18
May
2011

Leila J. Noël, Partner With Santa Barbara’s Cappello & Noël, Named One of Top 75 Women Lawyers in California

Leila J. Noël, partner with the Santa Barbara law firm of Cappello & Noël LLP, was named one of the “Top 75 Women Lawyers” in California by the Los Angeles and San Francisco Daily Journals. Noël was the only attorney selected from Santa Barbara County or surrounding counties (Ventura and San Luis Obispo). The list of top attorneys was released this week.

“There are over 75,000 women members of the California Bar,” says A. Barry Cappello, Noël’s legal partner. “It’s a tremendous achievement to be named one of the top 75 women lawyers in the state. When only a very few women lawyers were chosen from firms outside of Los Angeles and San Francisco, it takes an exceptional lawyer to stand out. We are proud that Leila’s efforts on behalf of our clients have been recognized.”

Noël has tried many high-profile cases. In a 2008 child wrongful death case, she represented the parents of a 4 ½ year old boy who drowned in an exclusive athletic club in Goleta. The jury returned a verdict of $16.2 million, the largest child drowning wrongful death verdict in California history.

This year, Noël represented the plaintiffs in a lending discrimination class action against Wells Fargo Bank under the Unruh Civil Rights Act. The suit brought to light the bank’s discriminatory lending practices against borrowers in minority neighborhoods in Los Angeles, resulting in higher loan costs for those borrowers.
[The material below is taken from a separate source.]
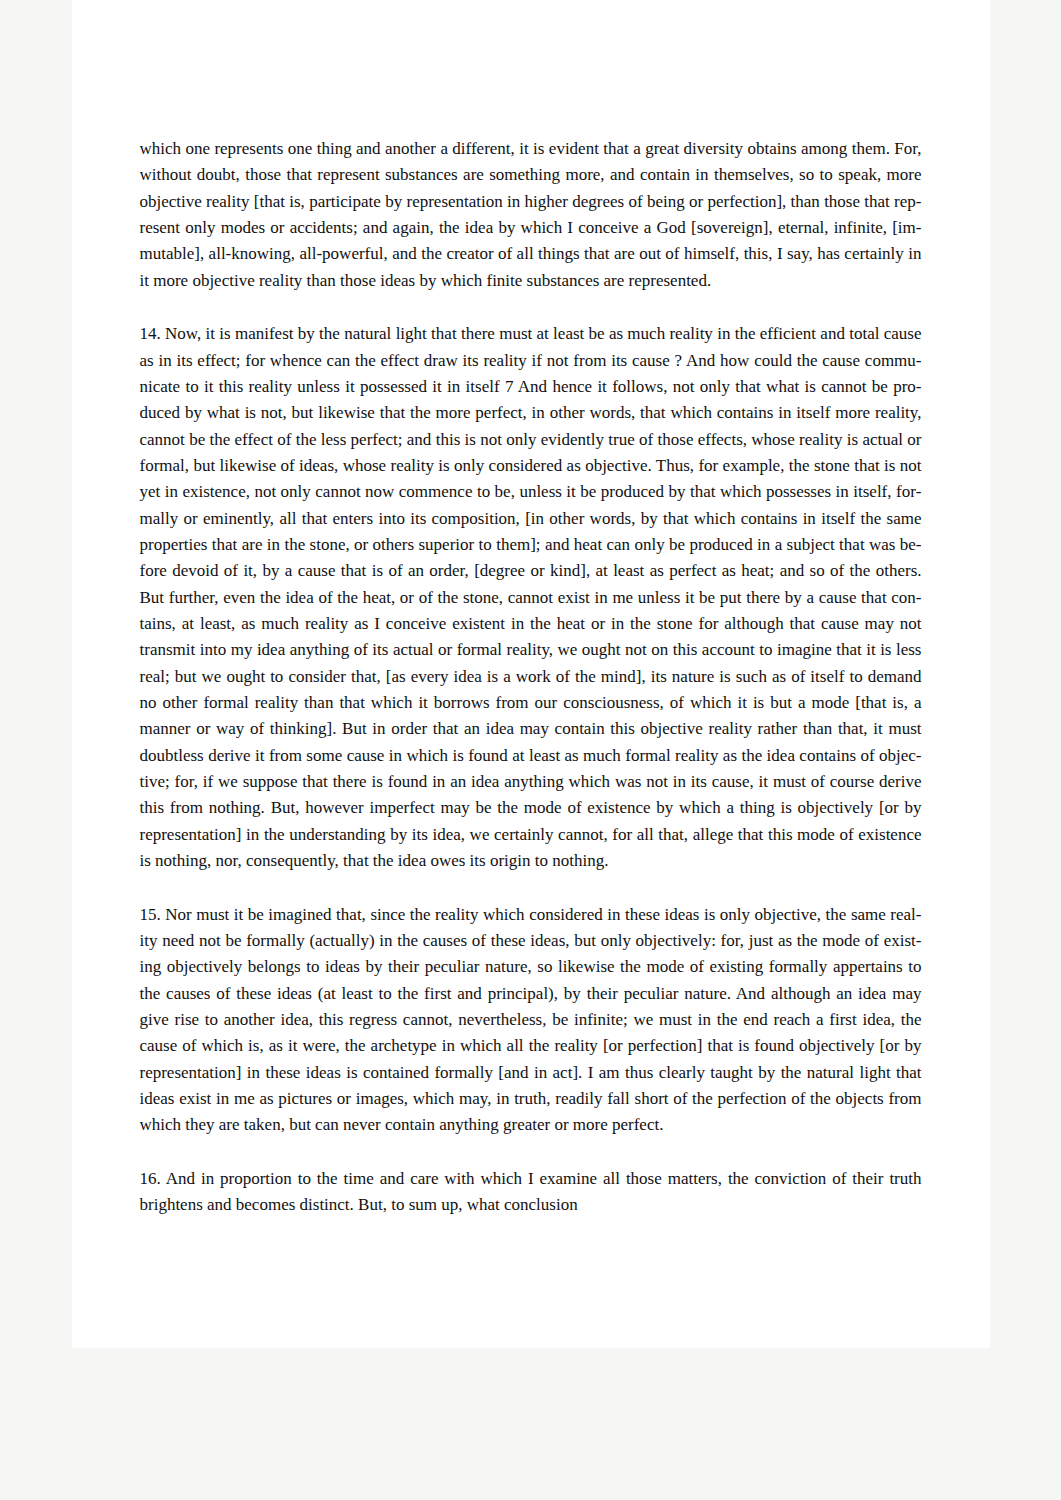which one represents one thing and another a different, it is evident that a great diversity obtains among them. For, without doubt, those that represent substances are something more, and contain in themselves, so to speak, more objective reality [that is, participate by representation in higher degrees of being or perfection], than those that represent only modes or accidents; and again, the idea by which I conceive a God [sovereign], eternal, infinite, [immutable], all-knowing, all-powerful, and the creator of all things that are out of himself, this, I say, has certainly in it more objective reality than those ideas by which finite substances are represented.
14. Now, it is manifest by the natural light that there must at least be as much reality in the efficient and total cause as in its effect; for whence can the effect draw its reality if not from its cause ? And how could the cause communicate to it this reality unless it possessed it in itself 7 And hence it follows, not only that what is cannot be produced by what is not, but likewise that the more perfect, in other words, that which contains in itself more reality, cannot be the effect of the less perfect; and this is not only evidently true of those effects, whose reality is actual or formal, but likewise of ideas, whose reality is only considered as objective. Thus, for example, the stone that is not yet in existence, not only cannot now commence to be, unless it be produced by that which possesses in itself, formally or eminently, all that enters into its composition, [in other words, by that which contains in itself the same properties that are in the stone, or others superior to them]; and heat can only be produced in a subject that was before devoid of it, by a cause that is of an order, [degree or kind], at least as perfect as heat; and so of the others. But further, even the idea of the heat, or of the stone, cannot exist in me unless it be put there by a cause that contains, at least, as much reality as I conceive existent in the heat or in the stone for although that cause may not transmit into my idea anything of its actual or formal reality, we ought not on this account to imagine that it is less real; but we ought to consider that, [as every idea is a work of the mind], its nature is such as of itself to demand no other formal reality than that which it borrows from our consciousness, of which it is but a mode [that is, a manner or way of thinking]. But in order that an idea may contain this objective reality rather than that, it must doubtless derive it from some cause in which is found at least as much formal reality as the idea contains of objective; for, if we suppose that there is found in an idea anything which was not in its cause, it must of course derive this from nothing. But, however imperfect may be the mode of existence by which a thing is objectively [or by representation] in the understanding by its idea, we certainly cannot, for all that, allege that this mode of existence is nothing, nor, consequently, that the idea owes its origin to nothing.
15. Nor must it be imagined that, since the reality which considered in these ideas is only objective, the same reality need not be formally (actually) in the causes of these ideas, but only objectively: for, just as the mode of existing objectively belongs to ideas by their peculiar nature, so likewise the mode of existing formally appertains to the causes of these ideas (at least to the first and principal), by their peculiar nature. And although an idea may give rise to another idea, this regress cannot, nevertheless, be infinite; we must in the end reach a first idea, the cause of which is, as it were, the archetype in which all the reality [or perfection] that is found objectively [or by representation] in these ideas is contained formally [and in act]. I am thus clearly taught by the natural light that ideas exist in me as pictures or images, which may, in truth, readily fall short of the perfection of the objects from which they are taken, but can never contain anything greater or more perfect.
16. And in proportion to the time and care with which I examine all those matters, the conviction of their truth brightens and becomes distinct. But, to sum up, what conclusion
In March 2011, the jury found that the bank violated the Act, and returned a multi-million dollar verdict penalizing Wells Fargo for its violation of its customer’s civil rights.
Noël represents plaintiffs in lender liability matters, complex business litigation, and catastrophic personal injury cases.
“Individuals and businesses are fortunate to have an attorney of Leila’s caliber here in Santa Barbara,” says Cappello. “They do not have to travel to Los Angeles or San Francisco in order to receive outstanding legal representation.”